Regarding men in skinny jeans, I would like to protest - and quote the Most Interesting Man In The World, “if I can count the coins in your pocket, then you better use them to call your tailor.”

Fellas, a word, if you please.  In many ways you are dressing in a manner that feels like you have me in mind specifically – your common goal being to please me visually with your sartorial choices.   I am delighted to see so many of you wearing beards and half beards, embracing argyle sweater vests and I just love that the western-style, plaid, button-down shirt has come into vogue – but there is a popular trend among you that needs to be addressed and swiftly squashed.  I am referring, dear lads, to your proclivity to adorn your lower halves with  skin-tight, itty-bitty,  skinny jeans – otherwise known to me as The Denim Menace.
Men in skinny jeans were in abundance in Austin during the sxsw film festival – one could scarcely throw a cat without spotting that particularly revealing, junk-showcasing fashion at any given moment or location.   The abhorrent trend is not limited to the US either - as the Roman’s salted the earth, skinny jeans have left their mark of desecration in cities all over the world with their repellent curse.  Upon my recent arrival in the UK, I noticed that The Denim Menace has infected much the male population as well - at least 3 in 5 gentlemen are likely to have encased their thighs in what is essentially ladies’ tights made out of pants materials.
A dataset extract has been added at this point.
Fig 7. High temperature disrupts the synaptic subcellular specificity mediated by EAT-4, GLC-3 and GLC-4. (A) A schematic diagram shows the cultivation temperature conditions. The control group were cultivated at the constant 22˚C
And here’s the thing.  Even in the best case scenario in which the wearer is fantastically well-built, these pants are not flattering.  At all.  Your ass could be muscled perfection, your legs’ glorious stems of magic and you will still look ridiculous in skinny jeans –  BELIEVE.  For the sake of brevity, I will give you two good reasons why this needs to stop (though there are many others worth mentioning as well).

1.  I can see ALL OF YOUR BALLS.

2.  In the event that the former reason is a positive thing and the attention that you have drawn to your penis area proves to be enticing –  conversely, highlighting the delicacy of your ankles does little to convince ladies or gentlemen that having sex with you will be a good idea.   (Also, skinny jeans give you women’s hips.)
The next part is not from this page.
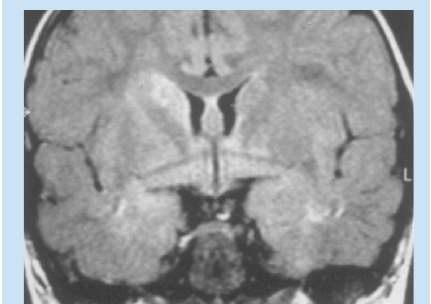
Fig 1c. Coronal FLAIR image showing focal hyper- intensities in the head of the right caudate nucleus and subcortical white matter of the temporal lobes.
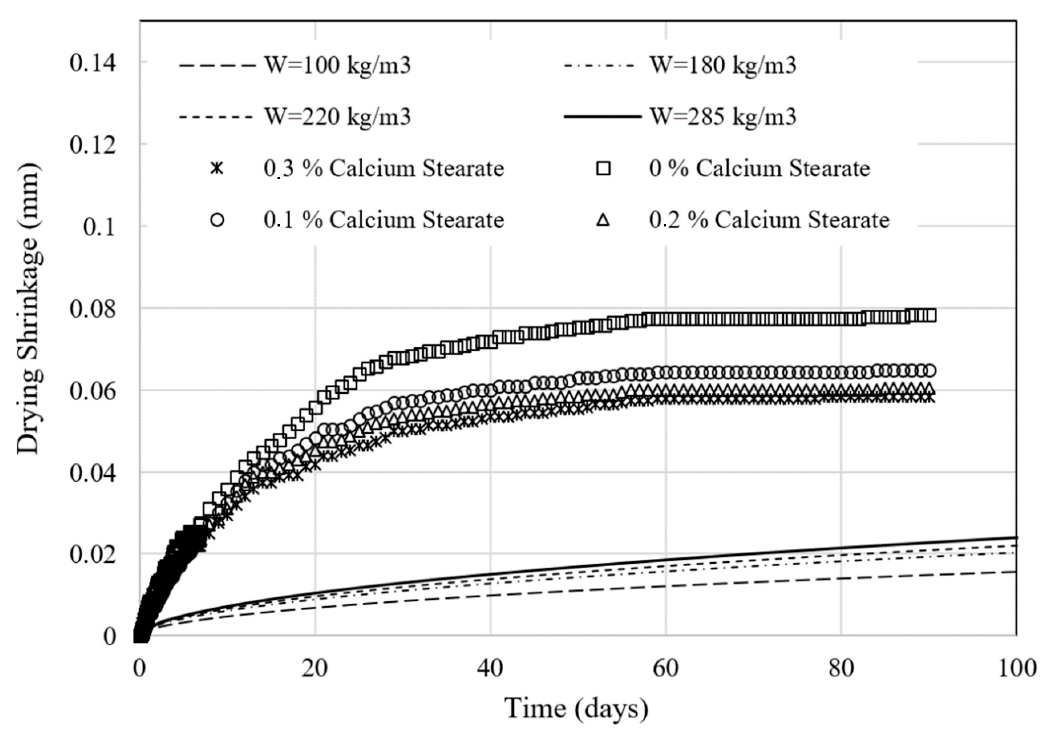
Figure 6. Drying Shrinkage and density of specimens.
Of course, my caveat is that I am not a particularly stylish or attractive dresser (and yes, I must confess to owning a pair of skinny jeans myself…but!  but!  They tuck into boots well and the nice ankles thing works differently on girl type persons - so I have my reasons, is my point) so I could be wrong…but I highly doubt it.  A grain of salt, take it with one.
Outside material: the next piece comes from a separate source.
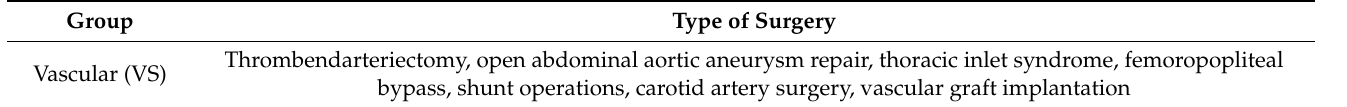
Table 2. Overview of the individual operations of the different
7 Responses to “ Denim Menace: Men Who Wear Skinny Jeans ”

  1. Sara on March 24, 2010 at 10:03 am

    I keep waiting for this disease to hit Y&R, thankfully it has not…yet.
    Of course skinny jeans are okay for woman, the whole boot & flats issue-yes! Just the same as jams are alright ONLY for men.

  2. anncine on March 24, 2010 at 4:53 pm

    We could SEE ALL OF THEIR BALLS…and it was not pretty.

  3. Rob B on March 24, 2010 at 9:09 pm

    As an Austinite, let me say that the men you saw were most likely from New York or LA. Skinny jeans are not worn by locals, because the skinny jean look would likely lead to verbal harassment or an ass kicking during most of the year.

  4. Pancake on March 25, 2010 at 4:30 pm

    Rob B, thank you for clarifying – I certainly didn’t mean to disparage any Austinites by mentioning sxsw specifically – it makes sense that a film/music festival environment would attract the skinny jean wearers from coast to coast….

  5. Jeff on March 29, 2010 at 1:24 pm

    You’re welcome to your own opinion, but please, are we in high school?

    Since when do well adjusted, confident adults give a rat’s ass about what other people are wearing? ….let alone write a lengthy letter to these “fellas” that are offending you so much? It might come as a surprise to you, but nobody is getting dressed in the morning for your sake.

    Don’t judge a book by it’s cover – better yet, don’t stare at guy’s crotches.